DESCRIPTION OF THE TASK: Among the entries below, please show each line that carries the word "ceiling".

--------------------

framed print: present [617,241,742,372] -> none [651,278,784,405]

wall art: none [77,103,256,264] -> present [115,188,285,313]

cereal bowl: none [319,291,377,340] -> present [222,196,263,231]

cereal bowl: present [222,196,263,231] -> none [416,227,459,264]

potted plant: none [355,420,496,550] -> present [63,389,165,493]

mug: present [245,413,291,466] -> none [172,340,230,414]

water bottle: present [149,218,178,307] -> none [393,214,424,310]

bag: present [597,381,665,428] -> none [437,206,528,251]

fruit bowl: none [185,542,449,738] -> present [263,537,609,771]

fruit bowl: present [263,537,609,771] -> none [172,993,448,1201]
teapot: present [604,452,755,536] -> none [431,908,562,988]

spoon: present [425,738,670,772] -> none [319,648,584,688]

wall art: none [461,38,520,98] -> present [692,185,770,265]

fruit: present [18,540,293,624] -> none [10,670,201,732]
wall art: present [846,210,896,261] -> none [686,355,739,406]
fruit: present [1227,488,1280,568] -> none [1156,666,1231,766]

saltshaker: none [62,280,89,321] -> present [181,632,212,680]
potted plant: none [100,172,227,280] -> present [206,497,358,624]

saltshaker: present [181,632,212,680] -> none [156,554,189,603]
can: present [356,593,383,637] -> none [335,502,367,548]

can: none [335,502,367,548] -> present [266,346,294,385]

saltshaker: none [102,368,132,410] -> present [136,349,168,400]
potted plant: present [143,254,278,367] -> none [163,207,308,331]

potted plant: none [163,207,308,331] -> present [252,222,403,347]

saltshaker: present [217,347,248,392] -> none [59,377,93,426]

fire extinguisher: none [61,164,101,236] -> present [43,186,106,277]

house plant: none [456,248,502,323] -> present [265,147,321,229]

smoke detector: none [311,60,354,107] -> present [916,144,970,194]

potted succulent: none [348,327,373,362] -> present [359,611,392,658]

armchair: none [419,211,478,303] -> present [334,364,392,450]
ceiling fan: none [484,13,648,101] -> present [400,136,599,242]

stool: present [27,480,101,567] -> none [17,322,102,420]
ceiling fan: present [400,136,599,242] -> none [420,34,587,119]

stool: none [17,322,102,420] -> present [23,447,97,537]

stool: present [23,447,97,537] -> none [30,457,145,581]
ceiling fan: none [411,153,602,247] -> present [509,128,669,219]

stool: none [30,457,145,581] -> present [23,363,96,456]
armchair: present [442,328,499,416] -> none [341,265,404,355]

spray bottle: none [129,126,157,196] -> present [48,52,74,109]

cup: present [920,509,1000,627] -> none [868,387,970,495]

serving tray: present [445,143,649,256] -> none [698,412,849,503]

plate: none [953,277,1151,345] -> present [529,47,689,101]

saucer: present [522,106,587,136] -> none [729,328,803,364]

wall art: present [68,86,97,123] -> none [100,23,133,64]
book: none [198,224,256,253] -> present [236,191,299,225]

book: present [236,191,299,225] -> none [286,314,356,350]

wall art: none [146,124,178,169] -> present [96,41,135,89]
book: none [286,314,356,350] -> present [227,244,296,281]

--------------------

THE COMPLETED TASK:
ceiling fan: none [484,13,648,101] -> present [400,136,599,242]
ceiling fan: present [400,136,599,242] -> none [420,34,587,119]
ceiling fan: none [411,153,602,247] -> present [509,128,669,219]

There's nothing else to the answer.